Kommentar
08:48 Uhr, 16.01.2017

Was wird aus der Banken-Rally?

Vergangenen Freitag war Tag der Wahrheit für US-Banken. Die größten drei öffneten ihre Bücher. Trotz hoher Erwartungen waren die Zahlen gut.

Die Berichtssaison für das vierte Quartal und Gesamtjahr 2016 hat begonnen. Traditionell sind die Großbanken unter den ersten, die ihre Zahlen vorlegen. Diese wurden mit besonders hoher Spannung erwartet, da vor allem Bankaktien seit der Wahl Trumps zum Präsidenten massiv zulegen konnten.

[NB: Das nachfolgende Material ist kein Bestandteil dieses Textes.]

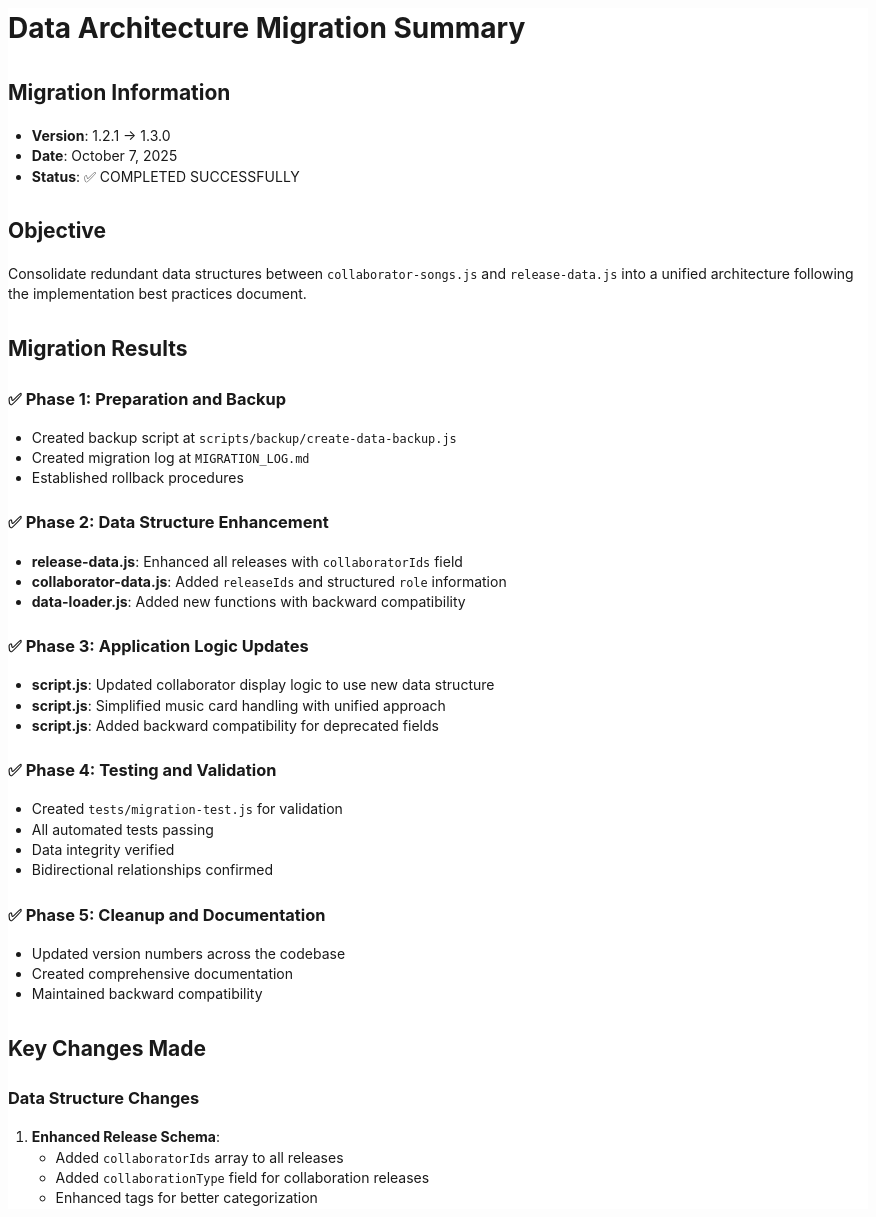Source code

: # Data Architecture Migration Summary

## Migration Information
- **Version**: 1.2.1 → 1.3.0
- **Date**: October 7, 2025
- **Status**: ✅ COMPLETED SUCCESSFULLY

## Objective
Consolidate redundant data structures between `collaborator-songs.js` and `release-data.js` into a unified architecture following the implementation best practices document.

## Migration Results

### ✅ Phase 1: Preparation and Backup
- Created backup script at `scripts/backup/create-data-backup.js`
- Created migration log at `MIGRATION_LOG.md`
- Established rollback procedures

### ✅ Phase 2: Data Structure Enhancement
- **release-data.js**: Enhanced all releases with `collaboratorIds` field
- **collaborator-data.js**: Added `releaseIds` and structured `role` information
- **data-loader.js**: Added new functions with backward compatibility

### ✅ Phase 3: Application Logic Updates
- **script.js**: Updated collaborator display logic to use new data structure
- **script.js**: Simplified music card handling with unified approach
- **script.js**: Added backward compatibility for deprecated fields

### ✅ Phase 4: Testing and Validation
- Created `tests/migration-test.js` for validation
- All automated tests passing
- Data integrity verified
- Bidirectional relationships confirmed

### ✅ Phase 5: Cleanup and Documentation
- Updated version numbers across the codebase
- Created comprehensive documentation
- Maintained backward compatibility

## Key Changes Made

### Data Structure Changes
1. **Enhanced Release Schema**:
   - Added `collaboratorIds` array to all releases
   - Added `collaborationType` field for collaboration releases
   - Enhanced tags for better categorization
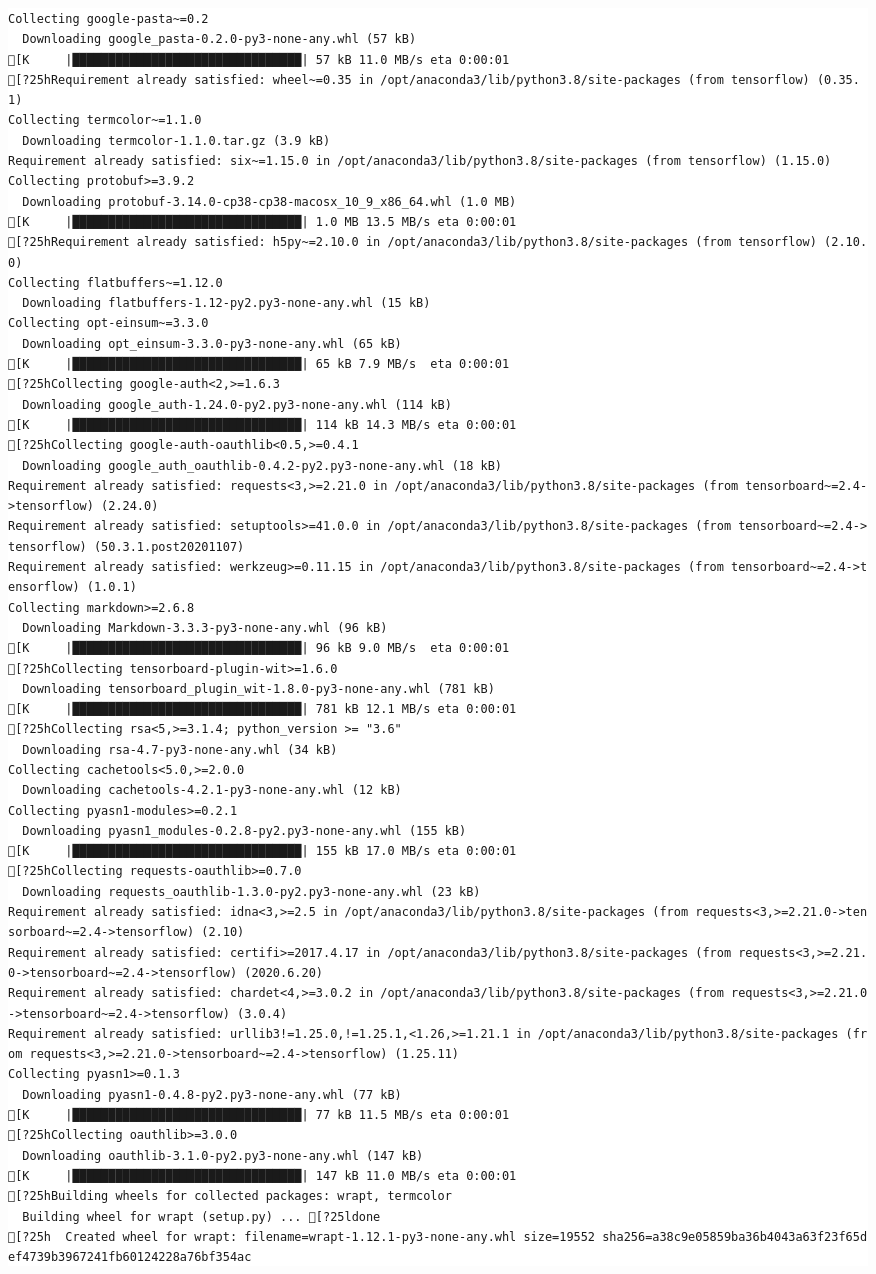     Collecting google-pasta~=0.2
      Downloading google_pasta-0.2.0-py3-none-any.whl (57 kB)
    [K     |████████████████████████████████| 57 kB 11.0 MB/s eta 0:00:01
    [?25hRequirement already satisfied: wheel~=0.35 in /opt/anaconda3/lib/python3.8/site-packages (from tensorflow) (0.35.1)
    Collecting termcolor~=1.1.0
      Downloading termcolor-1.1.0.tar.gz (3.9 kB)
    Requirement already satisfied: six~=1.15.0 in /opt/anaconda3/lib/python3.8/site-packages (from tensorflow) (1.15.0)
    Collecting protobuf>=3.9.2
      Downloading protobuf-3.14.0-cp38-cp38-macosx_10_9_x86_64.whl (1.0 MB)
    [K     |████████████████████████████████| 1.0 MB 13.5 MB/s eta 0:00:01
    [?25hRequirement already satisfied: h5py~=2.10.0 in /opt/anaconda3/lib/python3.8/site-packages (from tensorflow) (2.10.0)
    Collecting flatbuffers~=1.12.0
      Downloading flatbuffers-1.12-py2.py3-none-any.whl (15 kB)
    Collecting opt-einsum~=3.3.0
      Downloading opt_einsum-3.3.0-py3-none-any.whl (65 kB)
    [K     |████████████████████████████████| 65 kB 7.9 MB/s  eta 0:00:01
    [?25hCollecting google-auth<2,>=1.6.3
      Downloading google_auth-1.24.0-py2.py3-none-any.whl (114 kB)
    [K     |████████████████████████████████| 114 kB 14.3 MB/s eta 0:00:01
    [?25hCollecting google-auth-oauthlib<0.5,>=0.4.1
      Downloading google_auth_oauthlib-0.4.2-py2.py3-none-any.whl (18 kB)
    Requirement already satisfied: requests<3,>=2.21.0 in /opt/anaconda3/lib/python3.8/site-packages (from tensorboard~=2.4->tensorflow) (2.24.0)
    Requirement already satisfied: setuptools>=41.0.0 in /opt/anaconda3/lib/python3.8/site-packages (from tensorboard~=2.4->tensorflow) (50.3.1.post20201107)
    Requirement already satisfied: werkzeug>=0.11.15 in /opt/anaconda3/lib/python3.8/site-packages (from tensorboard~=2.4->tensorflow) (1.0.1)
    Collecting markdown>=2.6.8
      Downloading Markdown-3.3.3-py3-none-any.whl (96 kB)
    [K     |████████████████████████████████| 96 kB 9.0 MB/s  eta 0:00:01
    [?25hCollecting tensorboard-plugin-wit>=1.6.0
      Downloading tensorboard_plugin_wit-1.8.0-py3-none-any.whl (781 kB)
    [K     |████████████████████████████████| 781 kB 12.1 MB/s eta 0:00:01
    [?25hCollecting rsa<5,>=3.1.4; python_version >= "3.6"
      Downloading rsa-4.7-py3-none-any.whl (34 kB)
    Collecting cachetools<5.0,>=2.0.0
      Downloading cachetools-4.2.1-py3-none-any.whl (12 kB)
    Collecting pyasn1-modules>=0.2.1
      Downloading pyasn1_modules-0.2.8-py2.py3-none-any.whl (155 kB)
    [K     |████████████████████████████████| 155 kB 17.0 MB/s eta 0:00:01
    [?25hCollecting requests-oauthlib>=0.7.0
      Downloading requests_oauthlib-1.3.0-py2.py3-none-any.whl (23 kB)
    Requirement already satisfied: idna<3,>=2.5 in /opt/anaconda3/lib/python3.8/site-packages (from requests<3,>=2.21.0->tensorboard~=2.4->tensorflow) (2.10)
    Requirement already satisfied: certifi>=2017.4.17 in /opt/anaconda3/lib/python3.8/site-packages (from requests<3,>=2.21.0->tensorboard~=2.4->tensorflow) (2020.6.20)
    Requirement already satisfied: chardet<4,>=3.0.2 in /opt/anaconda3/lib/python3.8/site-packages (from requests<3,>=2.21.0->tensorboard~=2.4->tensorflow) (3.0.4)
    Requirement already satisfied: urllib3!=1.25.0,!=1.25.1,<1.26,>=1.21.1 in /opt/anaconda3/lib/python3.8/site-packages (from requests<3,>=2.21.0->tensorboard~=2.4->tensorflow) (1.25.11)
    Collecting pyasn1>=0.1.3
      Downloading pyasn1-0.4.8-py2.py3-none-any.whl (77 kB)
    [K     |████████████████████████████████| 77 kB 11.5 MB/s eta 0:00:01
    [?25hCollecting oauthlib>=3.0.0
      Downloading oauthlib-3.1.0-py2.py3-none-any.whl (147 kB)
    [K     |████████████████████████████████| 147 kB 11.0 MB/s eta 0:00:01
    [?25hBuilding wheels for collected packages: wrapt, termcolor
      Building wheel for wrapt (setup.py) ... [?25ldone
    [?25h  Created wheel for wrapt: filename=wrapt-1.12.1-py3-none-any.whl size=19552 sha256=a38c9e05859ba36b4043a63f23f65def4739b3967241fb60124228a76bf354ac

Die Kurse der drei Großbanken JP Morgan, Bank of America und Wells Fargo konnten seit der Wahl zwischen 20 % und 35 % zulegen. Allein bei diesen drei Banken wurden dadurch mal eben so 166 Mrd. Dollar an Marktkapitalisierung geschaffen. Zusammen bringen sie nun mehr als 800 Mrd. Dollar Kapitalisierung auf die Waage.

So mancher Beobachter fragt sich da, ob die Fantasie nicht mit den Anlegern durchbrennt. Unter Trump dürften zwar die Inflation und Zinsen weiter steigen, aber das ist nicht ausschließlich Grund zur Freude. Höhere Zinsen bedeuten zwar höhere Margen, doch es bedeutet auch, dass das Volumen weniger stark wächst. Je höher die Zinsen sind, desto weniger Menschen können sich einen Kredit leisten, an dem die Banken verdienen.

Höhere Zinsen sorgen auch für höheres Risiko. Je höher und vor allem auch je schneller die Zinsen steigen, desto eher kommen Kreditnehmer in Bedrängnis. Banken müssen sich darauf einstellen, dass sie wieder mehr Rückstellungen für faule Kredite bilden müssen.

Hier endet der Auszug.